## TO DO
- A) Reproduce the passage of the reviews of Hale's book that begins with the words "Copyright 1994 Reed" and ends after the words "for public libraries.".
- B) Decide whether each statement agrees with the reviews of Hale's book, answering yes or no and quoting the words of the reviews that settle it. (i) The Publishers Weekly review says Hale considers the modernist International Style a failure. (ii) The Library Journal review recommends the book for academic libraries. (iii) The Library Journal review reports Hale's view that things began to fall apart in the 1850s.

## SELECTED TEXT

From Publishers Weekly

In a compelling manifesto that addresses the puzzlement of why new buildings are so often ugly compared to those of earlier eras, Hale, a Boston architect and critic, argues that until around 1830 virtually every building was designed as a composition of interrelated elements in accordance with an age-old tradition of harmony, geometry and adaptation of natural forms. Beginning with the Greek Revival, he contends, this intuitive way of seeing and designing was lost, leading ultimately to the pretension, blandness and downright unattractiveness of most modern architecture. While praising the Bauhaus as a valiant attempt to reintegrate time-honored aesthetic values into the industrialized world, Hale deems the modernist International Style a failure. He proposes Frank Lloyd Wright''s organic style as a touchstone for architects seeking to create buildings that are alive and resonant with meaning. This impassioned essay, interspersed with social history, includes scores of photographs of buildings, some of which are overlaid with what Hale calls a pattern of "regulating lines" that fit the elements of the design into a proportional system. As he shows, "Whether the designer knew he was creating the pattern is less important than that the pattern is there." Illustrations.
Copyright 1994 Reed Business Information, Inc.

From Library Journal

Intended for the lay reader, this primer on design explores a number of interesting byways, from symbolism to scale, context, regulating lines, and pattern languages. Practiced New England architect and architectural writer Hale offers a paean to the past, more specifically a preindustrial past when, in his words, "one could walk down any street and be surrounded by harmonious buildings." It all began to fall apart in the 1830s, according to Hale, when the Greek Revival replaced substance with symbol. Hale revolts at the prospect of a rampant industrialism and everything else Modern Architecture implied: internationalism, uniformity, and universalism. Gentle, wise, and perceptive, he is a child of postmodernism. Recommended for public libraries.

## EXTRACTED INFORMATION

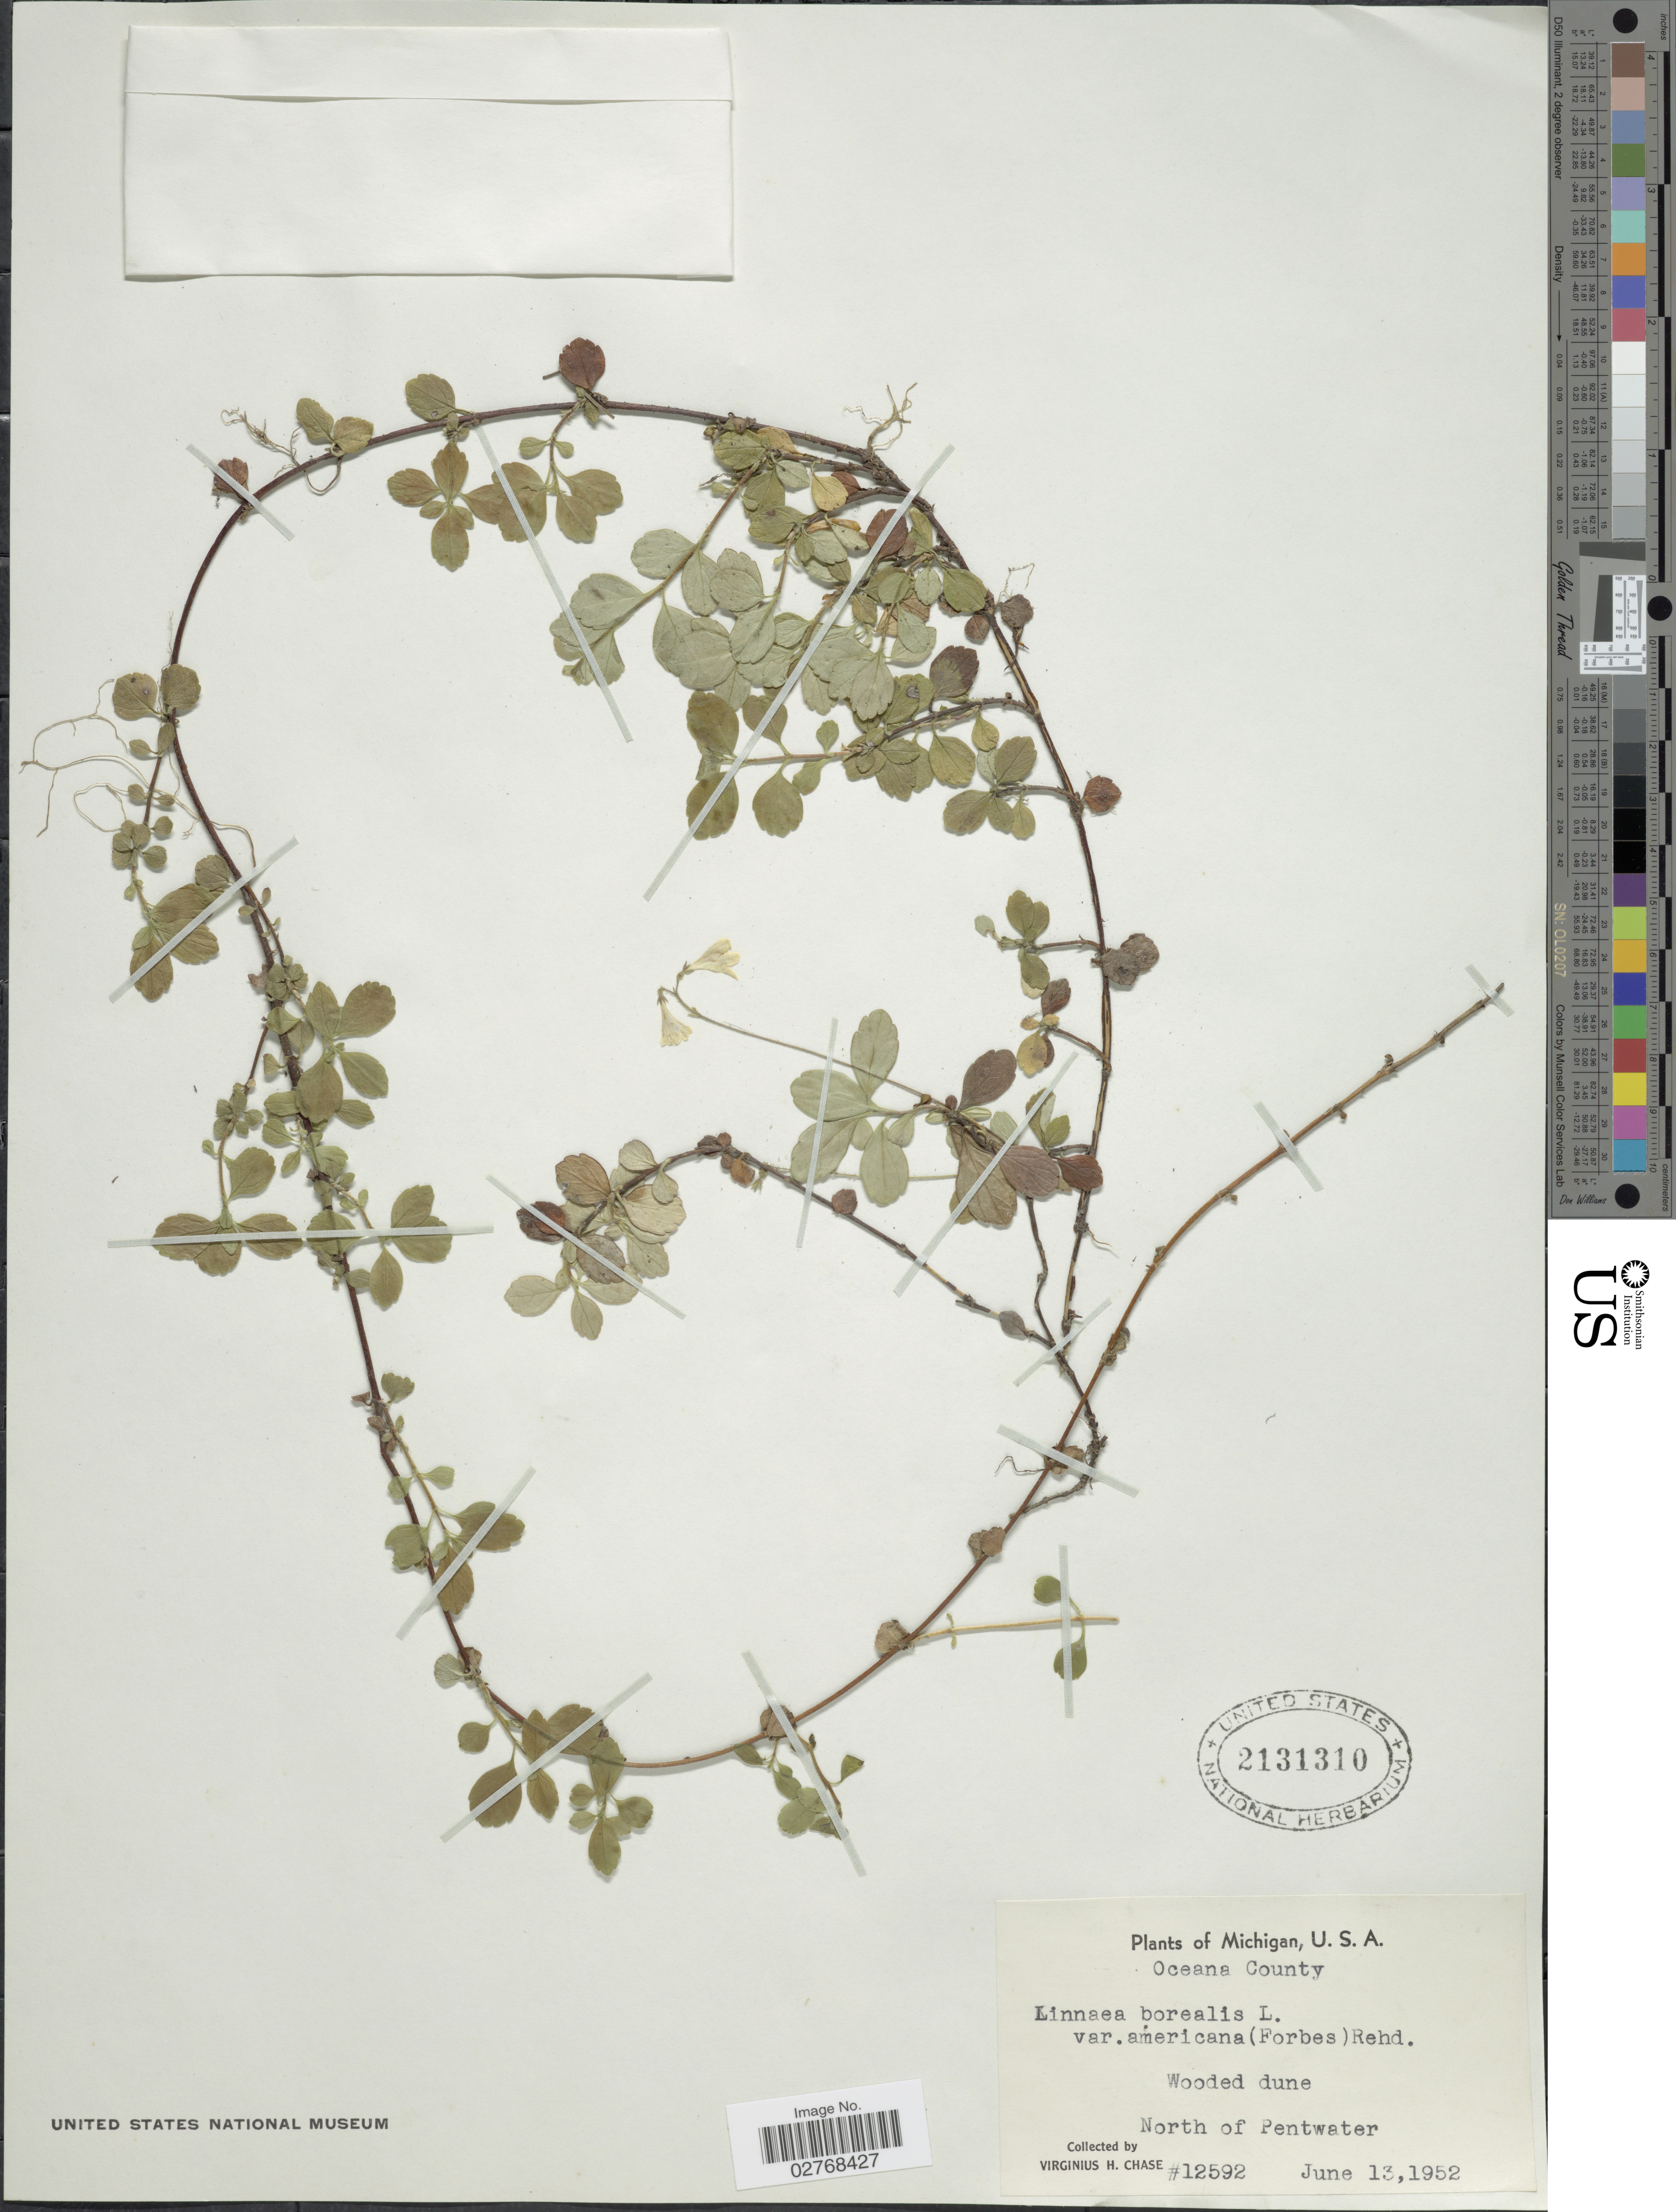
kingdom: Plantae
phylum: Tracheophyta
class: Magnoliopsida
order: Dipsacales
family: Caprifoliaceae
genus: Linnaea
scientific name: Linnaea borealis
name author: L.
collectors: V. H. Chase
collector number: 12592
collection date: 1952-06-13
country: United States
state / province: Michigan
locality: Oceana County. North of Pentwater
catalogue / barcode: US 2131310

## ANSWERS TO EACH TASK
- A)
Copyright 1994 Reed Business Information, Inc.

From Library Journal

Intended for the lay reader, this primer on design explores a number of interesting byways, from symbolism to scale, context, regulating lines, and pattern languages. Practiced New England architect and architectural writer Hale offers a paean to the past, more specifically a preindustrial past when, in his words, "one could walk down any street and be surrounded by harmonious buildings." It all began to fall apart in the 1830s, according to Hale, when the Greek Revival replaced substance with symbol. Hale revolts at the prospect of a rampant industrialism and everything else Modern Architecture implied: internationalism, uniformity, and universalism. Gentle, wise, and perceptive, he is a child of postmodernism. Recommended for public libraries.

- B)
(i) Yes: "Hale deems the modernist International Style a failure."
(ii) No: "Recommended for public libraries."
(iii) No: "It all began to fall apart in the 1830s, according to Hale"